Bir gazete daha kapandı. Daha önce kapanan Habertürk gazetesinden sonra Vatan gazetesi de havlu attı. Vatan’da çalışan meslektaşlarımın bir kısmının işsiz kalması üzücü. Ama üzülerek söylemeliyim ki bunun devamı gelecek. Yazılı basını bekleyen son bu.
***
Bu realiteyi oraya buraya çekmeye hiç gerek yok. Muhalif gazetecilik öldü, o yüzden gazeteler kepenk indiriyor demek gerçekçi değil. Öyle olsaydı ‘muhalif’ olarak nitelendirilen gazetelerin satışları artardı. Onlar da tiraj kaybı yaşıyor. Onlar da eriyor.
***
Çünkü okuyucu profili değişiyor. Gazete bayisine gidip gazete alan insan sayısı her geçen gün azalıyor. Bunun da çok basit bir nedeni var: Teknolojik gelişmelere paralel olarak değişen habercilik formatı ve içeriği.
***
Okuyucuların artık tüm dünyayı ceplerinde taşıdıklarını biliyoruz. Akıllı telefonlarla ulaşamayacakları bilgi, okuyamayacakları haber yok. Gazeteler basılı olarak varlıklarını korumak istiyorlarsa (ki bu bile sadece kapanmaya giden yolu biraz daha uzatacaktır) okuyucularına haber kanallarında ve dijital haber platformlarında yer alan haberlere ilişkin ÖZEL İÇERİK üretmek zorunda.
***
Yazılı basının, televizyonlarda ve dijital platformda derinlemesine işlenemeyen haberleri işlemesi, analiz etmesi, perde arkası bilgi vermesi gerekir. Yoksa gazeteye basılan haberler çoktan bayatlamış oluyor.
***
Dediğim gibi bu bile yazılı basının ayakta durmasına çare değil sadece gazetelerin kapanmasını biraz da olsa geciktirir. Tüm gazeteleri bekleyen son gelmeden medya kuruluşları tüm planlarını dijital platforma göre yapmalı. Yeni habercilik anlayışına göre gazeteciler yetiştirilmeli. Ama sadece teknolojiyi iyi kullanan değil gazetecilik nosyonu da olan kişileri seçmeli. En nihayetinde habercilik insan unsurunun en çok ön planda olduğu mesleklerden biri.
Medya ile VEKALET SAVAŞI
Suriye iç savaşı ile birlikte yeni bir kavramla tanıştık: VEKALET SAVAŞI. Doğrudan karşı karşıya gelmek istemeyen devletler çatışma sahasındaki silahlı güçlerden devşirme yoluna gidiyorlar. Suriye’de bu yönteme en çok İran, ABD ve Suudi Arabistan başvurdu. Tarihçiler, Suriye iç savaşını kesinlikle VEKALET SAVAŞI olarak kayda geçecekler.

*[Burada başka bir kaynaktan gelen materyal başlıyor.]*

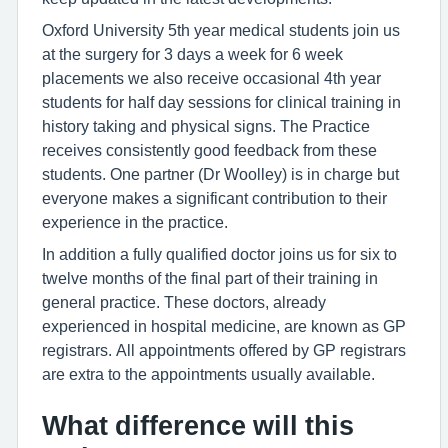
Oxford University 5th year medical students join us
at the surgery for 3 days a week for 6 week
placements we also receive occasional 4th year
students for half day sessions for clinical training in
history taking and physical signs. The Practice
receives consistently good feedback from these
students. One partner (Dr Woolley) is in charge but
everyone makes a significant contribution to their
experience in the practice.
In addition a fully qualified doctor joins us for six to
twelve months of the final part of their training in
general practice. These doctors, already
experienced in hospital medicine, are known as GP
registrars. All appointments offered by GP registrars
are extra to the appointments usually available.
What difference will this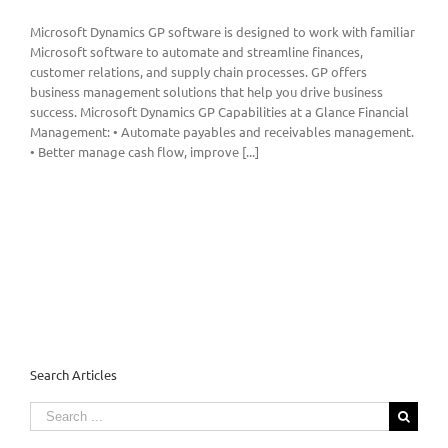
Microsoft Dynamics GP software is designed to work with familiar
Microsoft software to automate and streamline finances,
customer relations, and supply chain processes. GP offers
business management solutions that help you drive business
success. Microsoft Dynamics GP Capabilities at a Glance Financial
Management: • Automate payables and receivables management.
• Better manage cash flow, improve [...]
Search Articles
Search
for: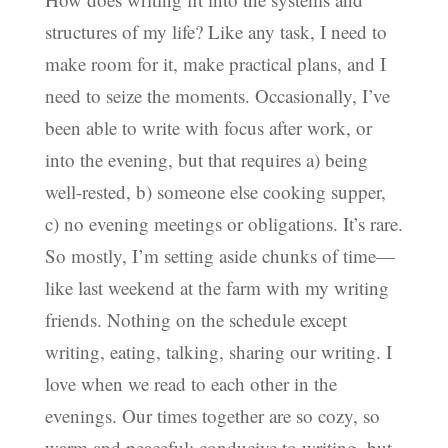
structures of my life? Like any task, I need to
make room for it, make practical plans, and I
need to seize the moments. Occasionally, I’ve
been able to write with focus after work, or
into the evening, but that requires a) being
well-rested, b) someone else cooking supper,
c) no evening meetings or obligations. It’s rare.
So mostly, I’m setting aside chunks of time—
like last weekend at the farm with my writing
friends. Nothing on the schedule except
writing, eating, talking, sharing our writing. I
love when we read to each other in the
evenings. Our times together are so cozy, so
warm and peaceful; conducive to writing, but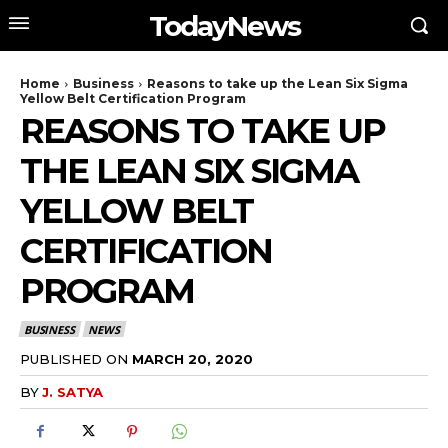
TodayNews
Home
Business
Reasons to take up the Lean Six Sigma
Yellow Belt Certification Program
REASONS TO TAKE UP
THE LEAN SIX SIGMA
YELLOW BELT
CERTIFICATION
PROGRAM
BUSINESS
NEWS
PUBLISHED ON
MARCH 20, 2020
BY
J. SATYA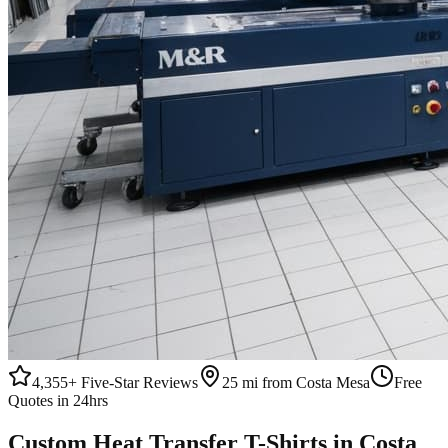
4,355+
Five-Star Reviews
25 mi from Costa Mesa
Free
Quotes in 24hrs
Custom
Heat Transfer
T-Shirts
in
Costa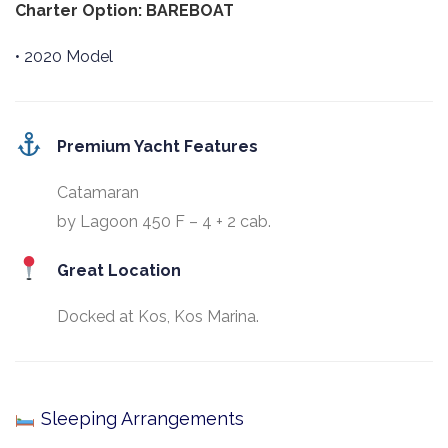
Charter Option: BAREBOAT
• 2020 Model
Premium Yacht Features
Catamaran
by Lagoon 450 F – 4 + 2 cab.
Great Location
Docked at Kos, Kos Marina.
Sleeping Arrangements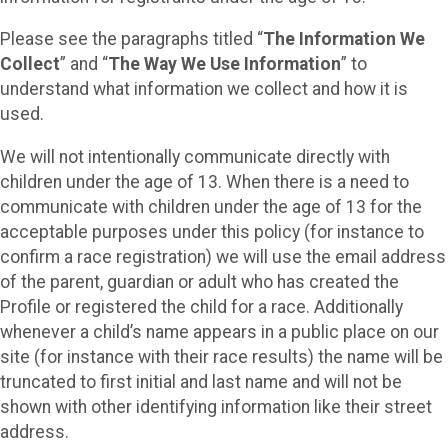
Please see the paragraphs titled “
The Information We
Collect
” and “
The Way We Use Information
” to
understand what information we collect and how it is
used.
We will not intentionally communicate directly with
children under the age of 13. When there is a need to
communicate with children under the age of 13 for the
acceptable purposes under this policy (for instance to
confirm a race registration) we will use the email address
of the parent, guardian or adult who has created the
Profile or registered the child for a race. Additionally
whenever a child’s name appears in a public place on our
site (for instance with their race results) the name will be
truncated to first initial and last name and will not be
shown with other identifying information like their street
address.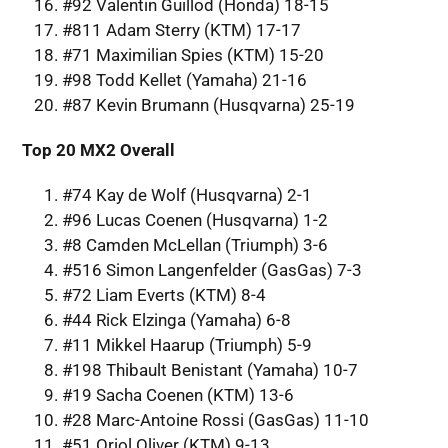
#92 Valentin Guillod (Honda) 18-15
#811 Adam Sterry (KTM) 17-17
#71 Maximilian Spies (KTM) 15-20
#98 Todd Kellet (Yamaha) 21-16
#87 Kevin Brumann (Husqvarna) 25-19
Top 20 MX2 Overall
#74 Kay de Wolf (Husqvarna) 2-1
#96 Lucas Coenen (Husqvarna) 1-2
#8 Camden McLellan (Triumph) 3-6
#516 Simon Langenfelder (GasGas) 7-3
#72 Liam Everts (KTM) 8-4
#44 Rick Elzinga (Yamaha) 6-8
#11 Mikkel Haarup (Triumph) 5-9
#198 Thibault Benistant (Yamaha) 10-7
#19 Sacha Coenen (KTM) 13-6
#28 Marc-Antoine Rossi (GasGas) 11-10
#51 Oriol Oliver (KTM) 9-13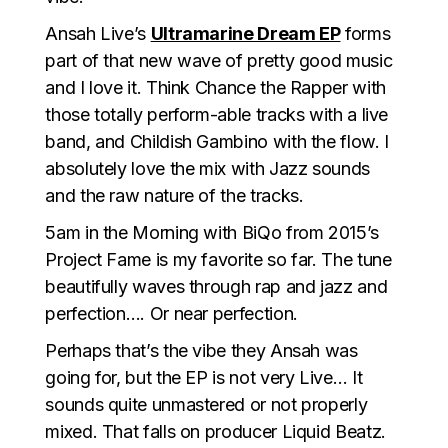
Ansah Live’s
Ultramarine Dream EP
forms
part of that new wave of pretty good music
and I love it. Think Chance the Rapper with
those totally perform-able tracks with a live
band, and Childish Gambino with the flow. I
absolutely love the mix with Jazz sounds
and the raw nature of the tracks.
5am in the Morning with BiQo from 2015’s
Project Fame is my favorite so far. The tune
beautifully waves through rap and jazz and
perfection…. Or near perfection.
Perhaps that’s the vibe they Ansah was
going for, but the EP is not very Live… It
sounds quite unmastered or not properly
mixed. That falls on producer Liquid Beatz.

Her savaşta olduğu gibi bu savaşlarda da medya stratejik bir görev üstlendi. Özellikle İran ve Suudi Arabistan, gizlice bazı televizyon kanallarını ve haber sitelerini fonluyor. Genelde de bu bu tip propaganda yayını yapan medya kuruluşlarının merkezi ya Avrupa ya da ABD’de yer alıyor.
Kaşıkçı cinayeti sürecinde Batı medyasında bu tip yayın kuruluşlarıyla ilgili köşe yazıları, analizler ve haberler daha geniş yer buldu.
Özellikle Suudilerin el atından desteklediği çok sayıda medya kuruluşu olduğu düşünülüyor. Geçtiğimiz hafta İngiltere merkezli The Guardian gazetesi, Londra’da Suudilerin fonladığı bir televizyonla ilgili geniş bir makale yayınladı. Özetle, İran TV adını koydukları bu televizyonla Suudilerin propaganda yaptıklarına vurgu yapılıyor. İran TV’nin sermayesi ile ilgili ciddi iddialara yer veriyor.